» **DOCUMENT EXTRACT**:
By this time, however, Enron was imploding in the manner Watkins predicted. As the collapse became visible, the board appointed a committee of independent directors, which in turn hired new counsel, who in turn retained new accountants as consultants. The result was the "Powers Report" released in February 2002, analyzing and documenting a large number of improper accounting maneuvers and self-dealing transactions, including the Raptors, of the sort Watkins had identified. The Powers Report was critical of V & E on many fronts. With respect to the response to the Watkins letter, it wrote, "The result of the V & E review was largely predetermined by the scope and nature of the investigation and the process employed." (43) In particular, it faulted V & E for failing to seek review of relevant accounting judgments by unbiased accountants, for speaking only to a limited number of senior Enron people, most of whom "had substantial professional and personal stakes in the matters under review," and for conducting the review with "less skepticism than was needed." (44)

V & E retained Williams & Connolly to represent it in connection with Enron-related liability, and Wolfram delivered to the firm a letter dated just six weeks after the Powers Report opining on V & E's conduct in the Watkins investigation. The letter has been circulated widely but selectively. It has been referred to in the press and cited in law review articles, and it has been shown to parties in Enron litigation as an indication of testimony that Wolfram might give on V & E's behalf. (45) On the other hand, it has never been generally released, and when I asked for a copy in 2003, I was refused.

Wolfram begins by saying he is responding to a request for his opinion on "whether Vinson & Elkins acted appropriately in undertaking for Enron a preliminary investigation" in response to the Watkins letter. (46) He then states his conclusion that the firm acted "both properly and ethically." The opinion, he tells us, is based on the facts set out in V & E's letter to Enron on its investigation and the Powers Report.

(Stored data)
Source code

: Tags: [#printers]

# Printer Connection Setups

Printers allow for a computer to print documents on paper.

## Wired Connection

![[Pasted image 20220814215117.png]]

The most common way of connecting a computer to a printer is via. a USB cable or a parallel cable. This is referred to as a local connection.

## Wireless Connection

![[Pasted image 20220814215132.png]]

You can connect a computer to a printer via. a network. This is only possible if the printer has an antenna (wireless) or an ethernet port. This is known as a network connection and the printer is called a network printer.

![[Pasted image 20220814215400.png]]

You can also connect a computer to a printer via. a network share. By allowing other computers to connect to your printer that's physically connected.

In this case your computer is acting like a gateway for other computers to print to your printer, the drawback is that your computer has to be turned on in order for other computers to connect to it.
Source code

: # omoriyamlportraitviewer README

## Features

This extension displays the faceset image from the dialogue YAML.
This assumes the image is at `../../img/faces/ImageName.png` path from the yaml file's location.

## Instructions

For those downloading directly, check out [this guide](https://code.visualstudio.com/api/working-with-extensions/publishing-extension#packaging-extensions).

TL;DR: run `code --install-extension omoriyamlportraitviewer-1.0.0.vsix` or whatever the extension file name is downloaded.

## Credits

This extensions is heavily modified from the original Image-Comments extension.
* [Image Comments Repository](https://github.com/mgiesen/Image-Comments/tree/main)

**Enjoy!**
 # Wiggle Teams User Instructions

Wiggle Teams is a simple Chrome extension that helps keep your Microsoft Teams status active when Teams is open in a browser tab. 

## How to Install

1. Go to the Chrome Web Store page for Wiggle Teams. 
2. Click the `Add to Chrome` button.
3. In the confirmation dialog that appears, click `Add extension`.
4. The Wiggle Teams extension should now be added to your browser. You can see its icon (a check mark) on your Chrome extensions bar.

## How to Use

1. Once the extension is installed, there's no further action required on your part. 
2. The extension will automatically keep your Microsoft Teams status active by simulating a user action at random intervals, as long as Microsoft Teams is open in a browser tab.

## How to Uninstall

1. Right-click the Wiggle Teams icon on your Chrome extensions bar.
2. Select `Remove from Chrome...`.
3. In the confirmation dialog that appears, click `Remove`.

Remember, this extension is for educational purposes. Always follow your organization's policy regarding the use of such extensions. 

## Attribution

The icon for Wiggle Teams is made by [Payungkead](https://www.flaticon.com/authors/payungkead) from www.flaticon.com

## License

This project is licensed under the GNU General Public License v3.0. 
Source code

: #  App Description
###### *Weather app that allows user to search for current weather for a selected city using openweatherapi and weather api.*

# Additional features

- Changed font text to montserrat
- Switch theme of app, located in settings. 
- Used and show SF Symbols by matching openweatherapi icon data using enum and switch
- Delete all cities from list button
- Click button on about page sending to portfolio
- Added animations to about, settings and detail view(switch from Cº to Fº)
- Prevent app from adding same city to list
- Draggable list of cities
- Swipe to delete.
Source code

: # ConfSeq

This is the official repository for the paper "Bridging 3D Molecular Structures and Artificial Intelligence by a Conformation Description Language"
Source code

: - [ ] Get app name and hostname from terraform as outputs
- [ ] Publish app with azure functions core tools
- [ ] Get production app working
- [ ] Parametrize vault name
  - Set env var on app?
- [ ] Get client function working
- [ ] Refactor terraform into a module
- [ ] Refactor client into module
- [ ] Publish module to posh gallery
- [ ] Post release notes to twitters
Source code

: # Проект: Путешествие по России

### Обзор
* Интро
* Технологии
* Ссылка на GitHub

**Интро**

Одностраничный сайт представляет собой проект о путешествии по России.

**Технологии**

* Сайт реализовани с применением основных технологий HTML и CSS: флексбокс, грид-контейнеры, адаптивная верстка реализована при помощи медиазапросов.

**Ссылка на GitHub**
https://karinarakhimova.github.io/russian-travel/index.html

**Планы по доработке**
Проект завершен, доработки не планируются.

==

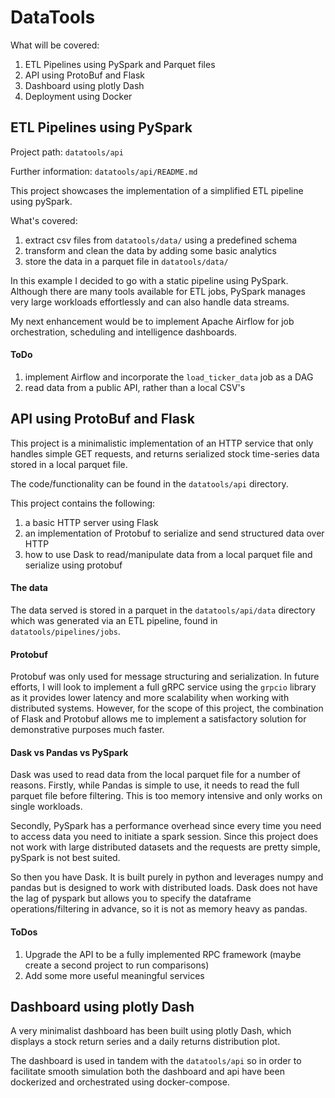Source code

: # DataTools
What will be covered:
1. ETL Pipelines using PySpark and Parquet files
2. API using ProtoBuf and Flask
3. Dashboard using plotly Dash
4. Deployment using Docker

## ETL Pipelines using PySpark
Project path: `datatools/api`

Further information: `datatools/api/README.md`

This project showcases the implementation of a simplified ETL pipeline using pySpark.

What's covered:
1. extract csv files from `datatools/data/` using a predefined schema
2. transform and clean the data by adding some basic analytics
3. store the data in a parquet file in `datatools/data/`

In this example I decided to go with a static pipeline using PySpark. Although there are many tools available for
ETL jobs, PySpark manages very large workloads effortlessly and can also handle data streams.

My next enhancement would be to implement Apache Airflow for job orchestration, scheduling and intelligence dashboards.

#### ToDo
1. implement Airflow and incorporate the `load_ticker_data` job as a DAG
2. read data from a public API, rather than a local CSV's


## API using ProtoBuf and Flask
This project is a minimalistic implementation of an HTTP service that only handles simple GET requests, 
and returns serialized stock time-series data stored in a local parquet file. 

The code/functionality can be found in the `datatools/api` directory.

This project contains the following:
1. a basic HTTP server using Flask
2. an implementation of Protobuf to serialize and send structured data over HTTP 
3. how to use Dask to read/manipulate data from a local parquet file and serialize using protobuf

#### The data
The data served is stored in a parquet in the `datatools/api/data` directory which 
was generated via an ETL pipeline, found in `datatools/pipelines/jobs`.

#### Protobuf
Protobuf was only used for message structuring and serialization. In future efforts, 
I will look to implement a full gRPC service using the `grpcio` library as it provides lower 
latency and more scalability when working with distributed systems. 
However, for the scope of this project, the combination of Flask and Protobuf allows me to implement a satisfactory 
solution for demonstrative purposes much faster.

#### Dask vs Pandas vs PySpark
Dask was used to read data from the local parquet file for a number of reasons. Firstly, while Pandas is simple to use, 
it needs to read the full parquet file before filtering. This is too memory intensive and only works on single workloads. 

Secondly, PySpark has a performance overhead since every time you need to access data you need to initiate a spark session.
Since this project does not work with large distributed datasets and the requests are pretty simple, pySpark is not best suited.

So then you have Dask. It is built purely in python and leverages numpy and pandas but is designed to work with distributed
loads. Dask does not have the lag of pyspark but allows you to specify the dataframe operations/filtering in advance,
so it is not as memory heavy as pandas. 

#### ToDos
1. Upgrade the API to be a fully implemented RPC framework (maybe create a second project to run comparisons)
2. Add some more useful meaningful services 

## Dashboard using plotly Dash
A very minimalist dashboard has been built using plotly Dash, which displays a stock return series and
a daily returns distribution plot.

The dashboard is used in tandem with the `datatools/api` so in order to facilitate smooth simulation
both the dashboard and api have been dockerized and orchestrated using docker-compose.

» **PROBLEM TO WORK ON**: Continue the passage about Vinson & Elkins and its review of the Watkins letter, starting after its final sentence.

» **OUTPUT**:
About half of the four-page letter recites facts from V & E's letter. Along the way, Wolfram opines that it is "customary and appropriate" for a company to conduct a "preliminary investigation" before undertaking a "full scale" one; that V & E had no preclusive conflict of interest by virtue of having worked on the transactions Watkins questioned because Watkins's concerns focused on "business and accounting" issues and thus V & E "would not be sitting in judgment of its own legal services"; that V & E's prior receipt of large fees from Enron did not create a conflicts problem; and that V & E "could properly accept the judgment of the accountants, Board members, employees, and officers in reaching its conclusions."

Measured by the standards discussed above, the letter is unsatisfactory in at least four respects.

Clarity. The letter is ambiguous about how broadly its claim that V & E acted "appropriately" should be understood. Wolfram does clearly (and as we will see, wrongly) reject Watkins's claim that V & E had a conflict under the professional responsibility rules that affected its ability to undertake any investigation into Watkins's concerns. But beyond that his intentions are mystifying. The Powers' Report's most important criticisms were that V & E should have sought new accounting advice and interviewed more widely, especially people not dependent on Andrew Fastow. Are we to understand by Wolfram's general endorsement of V & E's conduct as "appropriate" and his statement that V & E "could properly accept the word of the officers of its client and rely on the judgment of the accountants, Board members, employees, and officers" that he rejects this complaint? Surely he cannot be saying that that a lawyer investigating allegations of corporate wrongdoing can accept conclusory reassurances from the alleged wrongdoers. If this is not the principle, then what is? The Powers Report tells us, for example, that V & E failed to interview former employees (from whom one might expect more candor than current ones), including two recommended by Watkins, that it never sought to find out how much Fastow profited from the self-dealing transactions, and that it failed to discover serious lapses in the Board oversight process for related-party dealings. (47) Is Wolfram opining that such failures are consistent with a competent investigation? If so, is he doing so just as a matter of professional responsibility, or also as a matter of corporate law or the customary duty of care for a business lawyer? The letter gives no indication.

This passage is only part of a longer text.